Sesame Street has become a symbol of liberal values. With the GOP opposition to funding for the National Endowment for the Arts, the hypothetical loss of the series has been used to illustrate how dangerous it is to defund PBS and other educational artistic endeavors that benefit younger generations. This might seem a lot to heap on the furry shoulders of Sesame Street, but the series has always had the goal of uplifting children in urban, inner-city homes that often dealt with poverty and racism. To this day, the series continues that with the addition of two new muppets, with autism and an incarcerated parent, respectively. When you think of Sesame Street and Kermit the Frog wistfully singing about the "Rainbow Connection," you think of a ragtag group of friends who've come together with the best of intentions for their community. Which is exactly what the multicolored rainbow of heroes on Mighty Morphin' Power Rangers were intended to be.

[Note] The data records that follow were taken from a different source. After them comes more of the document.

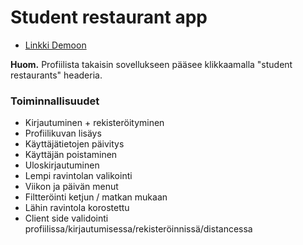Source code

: # Student restaurant app

- [Linkki Demoon](https://users.metropolia.fi/~teemueka/restaurant%20app/mainApp/main.html)

**Huom.** Profiilista takaisin sovellukseen pääsee klikkaamalla "student restaurants" headeria. 

### Toiminnallisuudet

- Kirjautuminen + rekisteröityminen
- Profiilikuvan lisäys
- Käyttäjätietojen päivitys
- Käyttäjän poistaminen
- Uloskirjautuminen
- Lempi ravintolan valikointi
- Viikon ja päivän menut
- Filtteröinti ketjun / matkan mukaan
- Lähin ravintola korostettu
- Client side validointi profiilissa/kirjautumisessa/rekisteröinnissä/distancessa

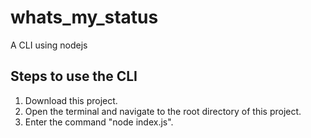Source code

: # whats_my_status
A CLI using nodejs

## Steps to use the CLI
1. Download this project.
2. Open the terminal and navigate to the root directory of this project.
3. Enter the command "node index.js".
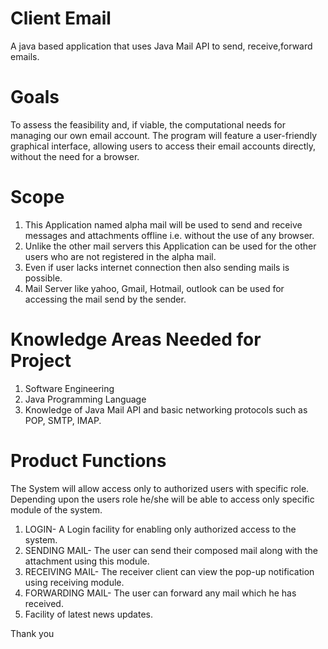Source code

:# Client Email
A java based application that uses Java Mail API to send, receive,forward emails. 

# Goals
To assess the feasibility and, if viable, the computational needs for managing our own email account. The program will feature a user-friendly graphical interface, allowing users to access their email accounts directly, without the need for a browser.

# Scope
1. This Application named alpha mail will be used to send and receive messages and attachments offline i.e. without the use of any browser.
2. Unlike the other mail servers this Application can be used for the other users who are not registered in the alpha mail.
3. Even if user lacks internet connection then also sending mails is possible.
4. Mail Server like yahoo, Gmail, Hotmail, outlook can be used for accessing the mail send by the sender.

# Knowledge Areas Needed for Project
1. Software Engineering
2. Java Programming Language
3. Knowledge of Java Mail API and basic networking protocols such as POP, SMTP, IMAP.

# Product Functions
The System will allow access only to authorized users with specific role. Depending upon the users role he/she will be able to access only specific module of the system.
1. LOGIN- A Login facility for enabling only authorized access to the system.
2. SENDING MAIL- The user can send their composed mail along with the attachment using this module.
3. RECEIVING MAIL- The receiver client can view the pop-up notification using receiving module.
4. FORWARDING MAIL- The user can forward any mail which he has received.
5. Facility of latest news updates.

Thank you


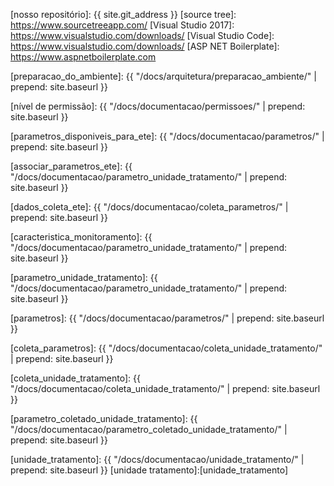 [ifs]: http://www.ifs.edu.br
[GoogleDocs]: https://www.google.com/forms/about/
[nosso repositório]: {{ site.git_address }}
[source tree]: https://www.sourcetreeapp.com/
[Visual Studio 2017]: https://www.visualstudio.com/downloads/
[Visual Studio Code]: https://www.visualstudio.com/downloads/
[ASP NET Boilerplate]: https://www.aspnetboilerplate.com

[framework .NET]: https://pt.wikipedia.org/wiki/Microsoft_.NET
[AdminBSB]: https://github.com/gurayyarar/AdminBSBMaterialDesign
[AdminBSB_sample]:https://gurayyarar.github.io/AdminBSBMaterialDesign/

[preparacao_do_ambiente]: {{ "/docs/arquitetura/preparacao_ambiente/" |  prepend: site.baseurl }}

[nível de permissão]: {{ "/docs/documentacao/permissoes/" |  prepend: site.baseurl }}

[parametros_disponiveis_para_ete]: {{ "/docs/documentacao/parametros/" |  prepend: site.baseurl }}

[associar_parametros_ete]: {{ "/docs/documentacao/parametro_unidade_tratamento/" |  prepend: site.baseurl }}

[dados_coleta_ete]: {{ "/docs/documentacao/coleta_parametros/" |  prepend: site.baseurl }}

[caracteristica_monitoramento]: {{ "/docs/documentacao/parametro_unidade_tratamento/" |  prepend: site.baseurl }}

[parametro_unidade_tratamento]: {{ "/docs/documentacao/parametro_unidade_tratamento/" |  prepend: site.baseurl }}

[parametros]: {{ "/docs/documentacao/parametros/" |  prepend: site.baseurl }}

[coleta_parametros]: {{ "/docs/documentacao/coleta_unidade_tratamento/" |  prepend: site.baseurl }}

[coleta_unidade_tratamento]: {{ "/docs/documentacao/coleta_unidade_tratamento/" |  prepend: site.baseurl }}

[parametro_coletado_unidade_tratamento]: {{ "/docs/documentacao/parametro_coletado_unidade_tratamento/" |  prepend: site.baseurl }}

[unidade_tratamento]: {{ "/docs/documentacao/unidade_tratamento/" |  prepend: site.baseurl }}
[unidade tratamento]:[unidade_tratamento]

[fluxo_commit]: https://confluence.atlassian.com/bitbucket/resolve-issues-automatically-when-users-push-code-221451126.html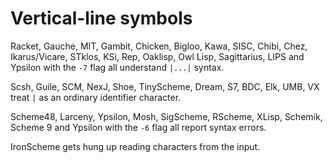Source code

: # Vertical-line symbols

Racket, Gauche, MIT, Gambit, Chicken, Bigloo, Kawa, SISC, Chibi, Chez, Ikarus/Vicare, STklos, KSi, Rep, Oaklisp, Owl Lisp, Sagittarius, LIPS and Ypsilon with the `-7` flag all understand `|...|` syntax.

Scsh, Guile, SCM, NexJ, Shoe, TinyScheme, Dream, S7, BDC, Elk, UMB, VX treat `|` as an ordinary
identifier character.

Scheme48, Larceny, Ypsilon, Mosh, SigScheme, RScheme, XLisp, Schemik, Scheme 9 and Ypsilon with the `-6` flag all report syntax errors.

IronScheme gets hung up reading characters from the input.
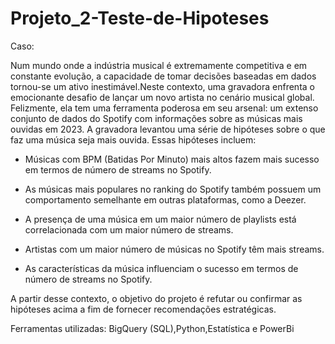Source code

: # Projeto_2-Teste-de-Hipoteses
Caso:

Num mundo onde a indústria musical é extremamente competitiva e em constante evolução, a capacidade de tomar decisões baseadas em dados tornou-se um ativo inestimável.Neste contexto, uma gravadora enfrenta o emocionante desafio de lançar um novo artista no cenário musical global. Felizmente, ela tem uma ferramenta poderosa em seu arsenal: um extenso conjunto de dados do Spotify com informações sobre as músicas mais ouvidas em 2023.
A gravadora levantou uma série de hipóteses sobre o que faz uma música seja mais ouvida. Essas hipóteses incluem:

- Músicas com BPM (Batidas Por Minuto) mais altos fazem mais sucesso em termos de número de streams no Spotify.

- As músicas mais populares no ranking do Spotify também possuem um comportamento semelhante em outras plataformas, como a Deezer.

- A presença de uma música em um maior número de playlists está correlacionada com um maior número de streams.

- Artistas com um maior número de músicas no Spotify têm mais streams.

- As características da música influenciam o sucesso em termos de número de streams no Spotify.

A partir desse contexto, o objetivo do projeto é refutar ou confirmar as hipóteses acima a fim de fornecer recomendações estratégicas.


Ferramentas utilizadas: BigQuery (SQL),Python,Estatística e PowerBi
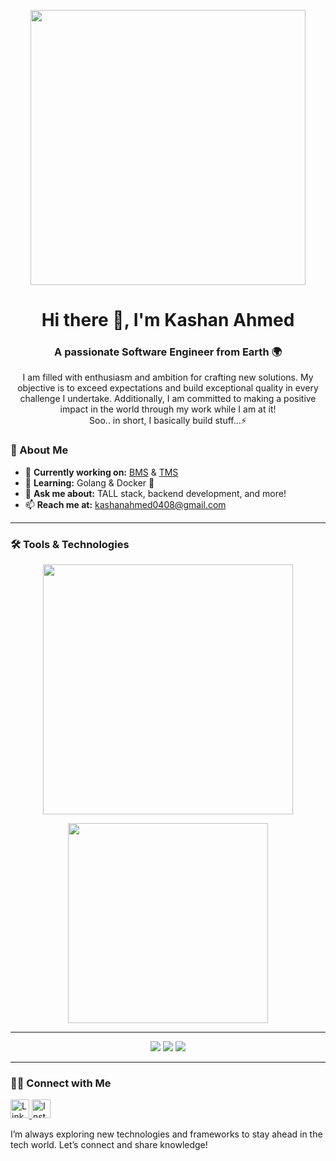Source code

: <p align="center">
    <img src="https://media1.giphy.com/media/v1.Y2lkPTc5MGI3NjExcHk3amVkdHV4dmxjOTI5eGkzdzk0ZmV4N25rZXAxdzR3eGwybzd3MSZlcD12MV9pbnRlcm5hbF9naWZfYnlfaWQmY3Q9Zw/iIqmM5tTjmpOB9mpbn/giphy.gif" width="440">
</p>

<h1 align="center">Hi there 👋, I'm Kashan Ahmed</h1>
<h3 align="center">A passionate Software Engineer from Earth 🌍</h3>

<p align="center">I am filled with enthusiasm and ambition for crafting new solutions.
My objective is to exceed expectations and build exceptional quality in every challenge I undertake. 
Additionally, I am committed to making a positive impact in the world through my work while I am at it!
<br/>Soo.. in short, I basically build stuff...⚡
</p>


### 🚀 About Me

- 🔭 **Currently working on:** [BMS](https://tracker.bexact.co) & [TMS](https://tms.bexact.co)
- 🌱 **Learning:** Golang & Docker 🐳
- 💬 **Ask me about:** TALL stack, backend development, and more!
- 📫 **Reach me at:** [kashanahmed0408@gmail.com](mailto:kashanahmed0408@gmail.com)

---

### 🛠️ Tools & Technologies

<p align="center">
    <img src="https://skillicons.dev/icons?i=laravel,alpinejs,js,php,python,go,bootstrap,tailwind,mysql,sqlite" width="400"/>
</p>

<p align="center">
    <img src="https://skillicons.dev/icons?i=git,github,githubactions,bitbucket,docker,vscode,linux,windows" width="320"/>
</p>

---

<p align="center">
  <img src="https://github-readme-stats.vercel.app/api/top-langs?username=kashan-amd&show_icons=true&theme=dracula&locale=en&layout=compact" />

  <img src="https://github-readme-stats.vercel.app/api?username=kashan-amd&show_icons=true&theme=tokyonight&hide_border=true&locale=en" />

  <img src="https://github-readme-streak-stats.herokuapp.com/?user=kashan-amd&theme=dark" />
</p>

---

### 👨‍💻 Connect with Me

<p align="left">
    <a href="https://linkedin.com/in/kashanahmed001" target="_blank">
        <img src="https://skillicons.dev/icons?i=linkedin" alt="LinkedIn" width="30"/>
    </a>
    <a href="https://www.instagram.com/kashan_amd/" target="_blank">
        <img src="https://skillicons.dev/icons?i=instagram" alt="Instagram" width="30"/>
    </a>
</p>

I’m always exploring new technologies and frameworks to stay ahead in the tech world. Let’s connect and share knowledge!
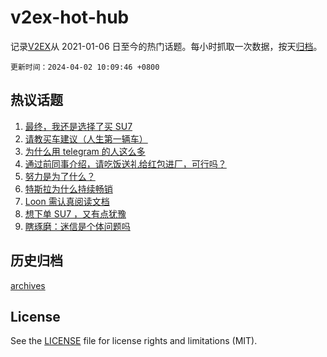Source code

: # v2ex-hot-hub

 记录[V2EX](https://www.v2ex.com/)从 2021-01-06 日至今的热门话题。每小时抓取一次数据，按天[归档](archives)。

`更新时间：2024-04-02 10:09:46 +0800`

## 热议话题

1. [最终，我还是选择了买 SU7](https://www.v2ex.com/t/1028734)
1. [请教买车建议（人生第一辆车）](https://www.v2ex.com/t/1028707)
1. [为什么用 telegram 的人这么多](https://www.v2ex.com/t/1028778)
1. [通过前同事介绍，请吃饭送礼给红包进厂，可行吗？](https://www.v2ex.com/t/1028851)
1. [努力是为了什么？](https://www.v2ex.com/t/1028746)
1. [特斯拉为什么持续畅销](https://www.v2ex.com/t/1028852)
1. [Loon 需认真阅读文档](https://www.v2ex.com/t/1028871)
1. [想下单 SU7 ，又有点犹豫](https://www.v2ex.com/t/1028793)
1. [瞎琢磨：迷信是个体问题吗](https://www.v2ex.com/t/1028774)

## 历史归档

[archives](archives)

## License

See the [LICENSE](LICENSE) file for license rights and limitations (MIT).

Amid the Japanese stock footage and out-there story lines, the teenagers who donned suits as Power Rangers — Jason, Kimberly, Billy, Zack, and Trini, initially — were community activists. They volunteered in martial arts, participated in Big Brother programs, helped the elderly, cared about the environment, and were generally saccharinely obsessed with doing the right thing. Episodes didn't end with fights; they usually ended with the Rangers learning a lesson, and the monsters they did fight were often metaphors for each episode's social issue of the week.

That remains a part of the franchise's DNA in Power Rangers, but the new film also recognizes that the world we live in is much different than 1993. As diverse as the series was, it was antiquated for the black ranger to be an actual black person, and the yellow ranger to be an Asian. The races are switched up in Power Rangers, with a black Billy (RJ Cyler), an Asian Zack (Ludi Lin), and a Latina Trini (Becky G). The ultimate theme of the film is that friendship will save the day, and that's never more realized than in a dramatic scene midway through the film, in which Billy's life is in peril and his new friends go to bat for him. In a real world where the bodies of black men are often shown as dead bodies or a new addition to our prison industrial complex, making a black Billy the heart of the team is a bold statement. Furthermore, Billy is autistic and Trini is a lesbian, adding degrees of representation in black and Latino communities that are rarely depicted onscreen in a positive light.

It's part of a wave of recent nostalgia that seeks to course-correct the past (like the heartwarming gay moment in this year's live-action Beauty and the Beast) rather than adhere to its racist roots (like Marvel's Iron Fist, for example, which sticks to the series' racist Orientalism aesthetic). And sure, it's obviously a movie designed to make a shit ton of money — there's some rather hilarious, plot-oriented product placement for Krispy Kreme — but if you're going to drag your kids to the multiplex to have them watch superheroes and robots and aliens fight one another, wouldn't you rather they learn something too? And if the message is that the most marginalized in our society are worthy of friendship and capable of feats of heroism? Go, go, Power Rangers.